__Aufgabenstellung__. Bitte schreiben Sie den Text über das Wassermelonen-Prinzip in Projekten im Anschluss an seinen letzten Satz weiter.

__Ausgewählte Passage__.
* * * * * * *

Projektpläne sollen  also nicht einfach nur existieren, damit man ein paar Meilensteine und einen Endtermin hat. Der Projektleiter muss den Plan verstehen und sollte die einzelnen Abhängigkeiten genau kennen. Ansonsten wirkt der Projektleiter gegenüber dem Team und dem Auftraggeber unsicher und eben: planlos.

9. August 2013

Das Wassermelonen-Prinzip: Aussen grün, innen rot


Kürzlich hab ich auf PMHut den Bericht über das Wassermelonen Prinzip gelesen. Eigentlich ein ganz einfaches Prinzip: Das Projekt wird gegenüber dem Auftraggeber als „grün – alles on Track“ dargestellt. Aber beim genauen Hinschauen merkt man, dass das Projekt komplett in Schieflage steht – aussen grün, innen rot.

Der Schein trügt

Ich habe solche Projekte schon oft erlebt. Projekte, die schön dargestellt werden, aber eigentlich ein sinkendes Schiff sind. Ich frage mich bei solchen Situationen immer wieder: Wie kann es dazu kommen? Es ist ja nicht im Interesse des PLs, Dinge zu verschönern, obwohl eigentlich Handlungsbedarf da ist. Das wäre eine ziemlich schlechte Eigenschaft des Projektleiters. Und doch kommen solche Situationen vor.

* * * * * * *

__Bereitgestelltes Material__.
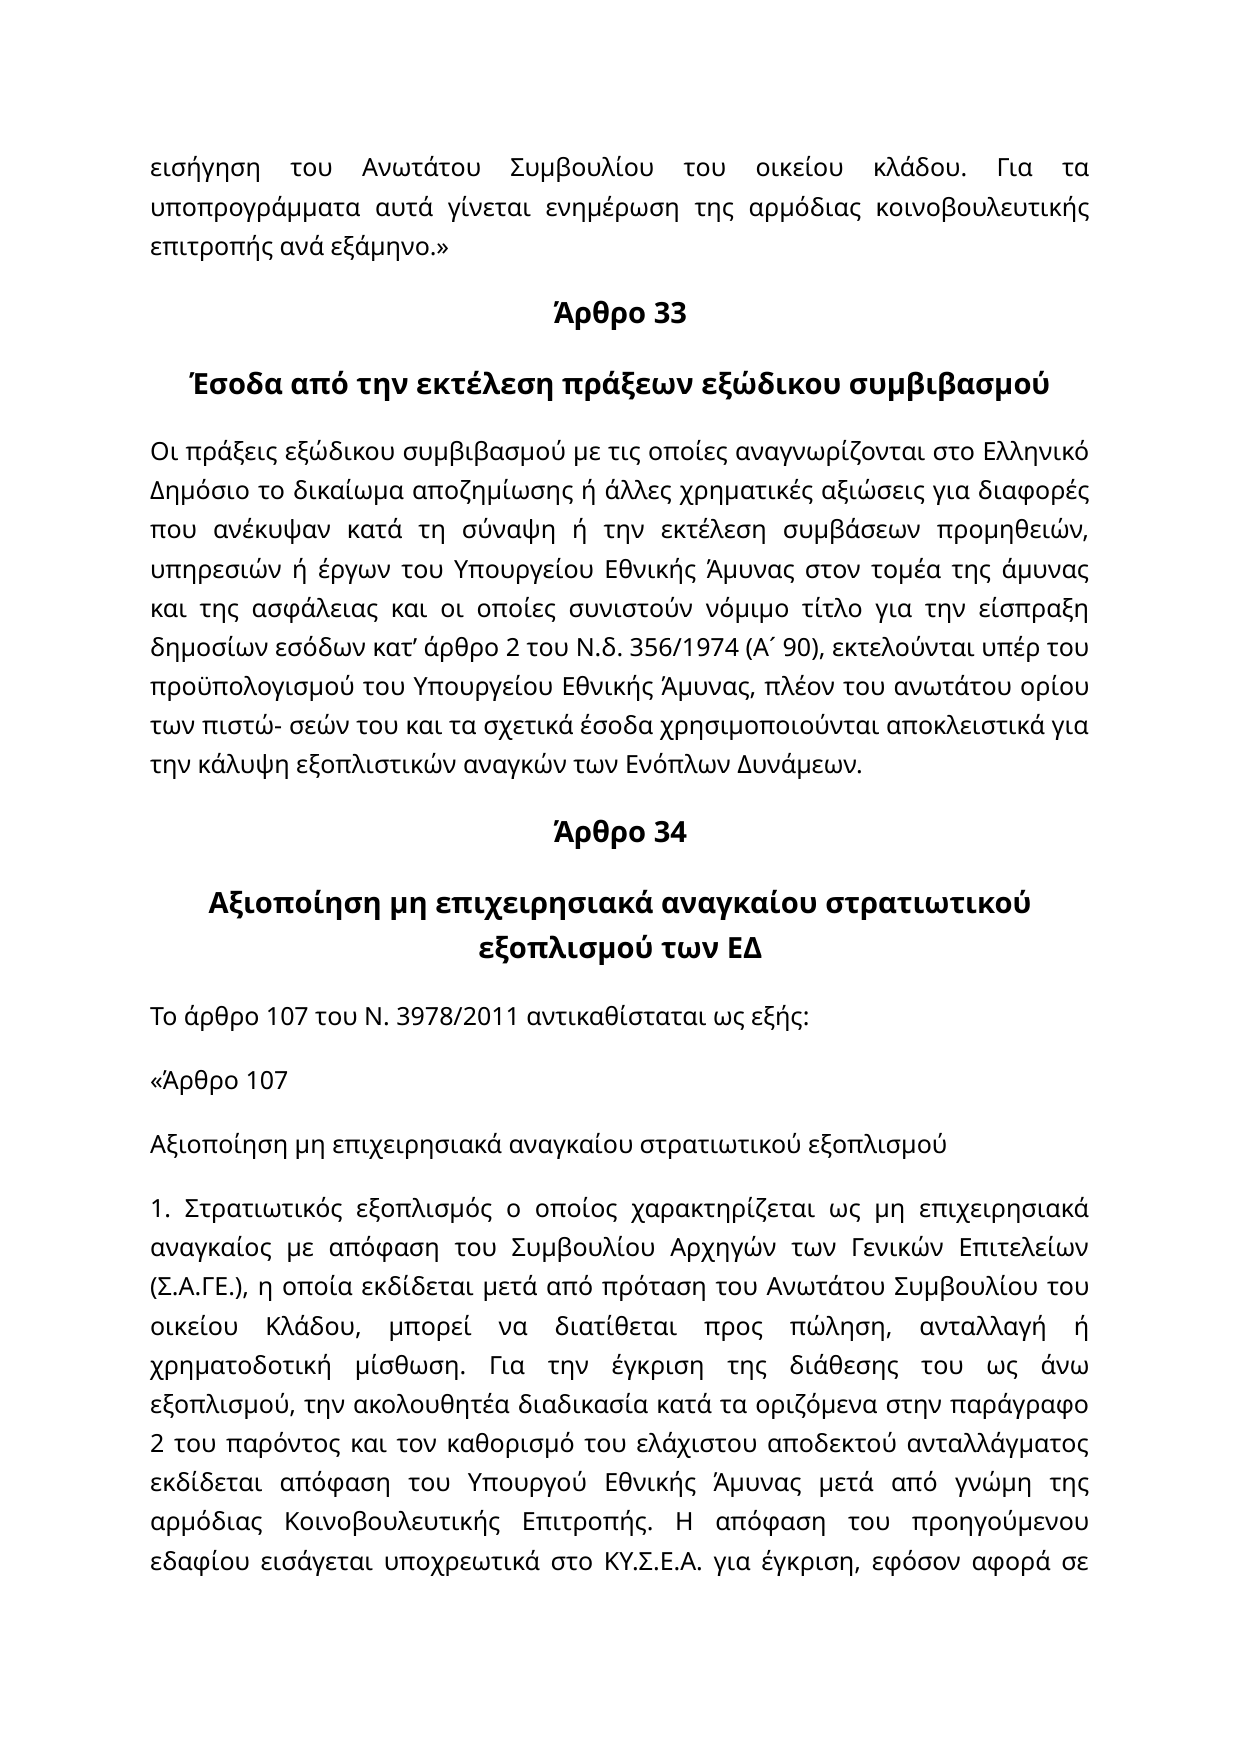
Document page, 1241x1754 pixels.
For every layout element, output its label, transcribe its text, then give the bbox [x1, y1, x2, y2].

* * * * * * *

__Schriftliche Antwort__.
Mögliche Begründung

Mögliche Gründe für das Auftreten des Wassermelonenprinzips könnten sein:
  • Mangelnde Erfahrung des Projektleiters: Der Projektleiter sieht das Rote tatsächlich nicht, weil es vielleicht sein erstes Projekt ist und er kein verlässliches Projektteam und/oder Coach hat
  • Das Projektteam verschleiert den Fortschritt (siehe auch Beitrag hier). Es kann durchaus mal vorkommen, dass das Projektteam eine komplette Fehleinschätzung des Fortschrittes macht, der Projektleiter aber im Glauben ist, dass alles ok ist. Der Projektleiter muss sein Team sehr gut kennen um zu wissen, ob die Aussagen korrekt sind, oder nicht. Auch hilft, selbst ein Auge auf das Resultat zu werfen ;o)
  • „Unangenehme“ Aussagen aus dem Management können auf den Projektleiter (und das Team) einen Druck ausüben, der den Projektleiter dazu verleitet, falsche Aussagen zu machen, nur um einer weiteren Diskussion zu entgehen
  • Zu viele Aufgaben wurden parallel eingeplant. Der Projektleiter tut sein Bestes, alles im Griff zu haben, aber das gelingt nur bedingt gut. Er reportet zwar alles auf Grün, da aber so viel gleichzeitig passiert, kriegt er erst zu spät mit, wenn es an einer Stelle eskaliert.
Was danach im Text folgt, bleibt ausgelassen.